The 80-page report also urged the reduction in consumption of sugar sweetened beverages including fruit drinks.

The report also noted that no Caricom country has national policies or major initiatives aimed at reducing the salt intake of the population which has shown to reduce blood pressure which is a major problem among Caribbean people and a major cause of heart attack.

“All but one Caricom country have ratified the WHO (World Health Organisation) international treaty known as the Framework Convention on Tobacco Control and some countries have enacted legislation in support of mandates of the treaty,” the report noted, while making a plea for the development of policies on physical activity and the promotion of green spaces.

The Healthy Caribbean Coalition (HCC), which sponsored the report, said it was intended to assess actions taken by regional governments in 2007 when they met here and adopted the Port of Spain Declaration on NCDs.

“As far as we know this is the first occasion that a review has been undertaken regionally by a civil society organisation to determine the response to chronic diseases in the Caribbean,” said HCC president Prof Trevor Hassell, an honorary consultant physician and cardiologist at the Queen Elizabeth Hospital in Barbados.

In their 2007 declaration the regional governments had promised to “promote policies and actions aimed at increasing physical activity in the entire population” as well as committing themselves “to increasing adequate public facilities such as parks and other recreational spaces to encourage physical activity by the widest cross-section of our citizens”.

One of the authors of the report, Nigel Unwin, a professor of public health and epidemiology atThe UWI, said the region needs to be part of what is recognised the world over as “the whole of society approach” to NCDs.

“It is not just an issue for the health sector or the Ministry of Health. It needs to transfer into policy around transport, urban planning such as provisions of green spaces around agriculture and provisions of healthy and affordable food.”

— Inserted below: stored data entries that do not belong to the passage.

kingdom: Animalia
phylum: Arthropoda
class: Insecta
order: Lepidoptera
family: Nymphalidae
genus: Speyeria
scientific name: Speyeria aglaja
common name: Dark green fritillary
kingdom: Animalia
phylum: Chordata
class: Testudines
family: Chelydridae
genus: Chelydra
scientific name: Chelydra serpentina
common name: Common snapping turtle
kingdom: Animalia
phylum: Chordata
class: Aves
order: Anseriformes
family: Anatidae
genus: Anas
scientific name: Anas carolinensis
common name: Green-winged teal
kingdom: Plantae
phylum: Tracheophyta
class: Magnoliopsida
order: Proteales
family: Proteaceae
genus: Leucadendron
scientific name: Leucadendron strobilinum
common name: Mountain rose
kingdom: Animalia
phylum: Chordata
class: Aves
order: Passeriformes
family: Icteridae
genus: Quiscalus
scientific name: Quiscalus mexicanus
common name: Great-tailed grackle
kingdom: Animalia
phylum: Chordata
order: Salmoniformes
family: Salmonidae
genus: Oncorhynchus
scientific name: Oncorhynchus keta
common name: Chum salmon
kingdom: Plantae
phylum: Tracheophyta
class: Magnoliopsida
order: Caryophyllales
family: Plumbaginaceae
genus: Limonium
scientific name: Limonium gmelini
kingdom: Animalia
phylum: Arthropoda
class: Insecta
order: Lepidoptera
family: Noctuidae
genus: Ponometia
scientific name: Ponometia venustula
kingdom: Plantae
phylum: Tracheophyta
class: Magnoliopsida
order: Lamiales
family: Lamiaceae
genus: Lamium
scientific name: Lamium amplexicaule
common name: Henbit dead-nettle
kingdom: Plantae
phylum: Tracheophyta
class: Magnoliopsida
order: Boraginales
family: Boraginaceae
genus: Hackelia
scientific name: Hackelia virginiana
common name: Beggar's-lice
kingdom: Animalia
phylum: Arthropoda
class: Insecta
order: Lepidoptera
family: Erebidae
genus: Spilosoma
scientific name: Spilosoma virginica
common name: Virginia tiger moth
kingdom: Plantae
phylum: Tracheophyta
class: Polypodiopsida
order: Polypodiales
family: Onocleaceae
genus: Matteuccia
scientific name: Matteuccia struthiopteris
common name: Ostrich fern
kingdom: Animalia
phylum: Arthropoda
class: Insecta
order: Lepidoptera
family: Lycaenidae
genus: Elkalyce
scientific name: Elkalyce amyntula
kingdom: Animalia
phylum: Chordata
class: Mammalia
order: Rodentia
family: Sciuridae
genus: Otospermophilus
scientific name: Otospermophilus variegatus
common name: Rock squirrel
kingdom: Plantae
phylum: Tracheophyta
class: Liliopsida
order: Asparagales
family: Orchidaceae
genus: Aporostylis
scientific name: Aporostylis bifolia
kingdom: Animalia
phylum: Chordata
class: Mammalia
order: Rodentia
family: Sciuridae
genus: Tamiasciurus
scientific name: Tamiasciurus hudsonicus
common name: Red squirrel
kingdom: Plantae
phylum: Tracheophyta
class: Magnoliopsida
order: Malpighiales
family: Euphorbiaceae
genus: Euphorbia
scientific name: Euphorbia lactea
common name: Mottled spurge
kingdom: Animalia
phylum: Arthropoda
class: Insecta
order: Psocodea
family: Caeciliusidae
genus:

The former medical officer in the Diabetes Group at the WHO, said climate change does have relevance particularly to small vulnerable countries like many of the Caribbean countries because it can have negative impacts upon agriculture for example.

“Most modern societies have an obesigeneric environment and over the past ten years you will see obesity tends to go up. This is a global challenge and it is a challenge where the solutions are similar the world over in terms of having to make changes to make it easier to eat healthier and to be physically active,” he added.

Jamaica recently indicated it was revising its Green Paper on the Climate Change Policy Framework and Action Plan and that feedback from recent public consultations on the document is being analysed to determine the recommendations that can be included in the document.

The Green Paper, which was approved by Cabinet and tabled in Parliament last year, outlines strategies expected to be implemented in Jamaica to effectively respond to the impacts and challenges associated with climate change.

It is intended, primarily, to support the goals of the country’s national development lan, “Vision 2030 Jamaica” by reducing the associated risks posed for sectors, such as: water, energy, agriculture, fisheries, coastal and marine resources, health, mining, tourism, planning, and disaster risk reduction and response management.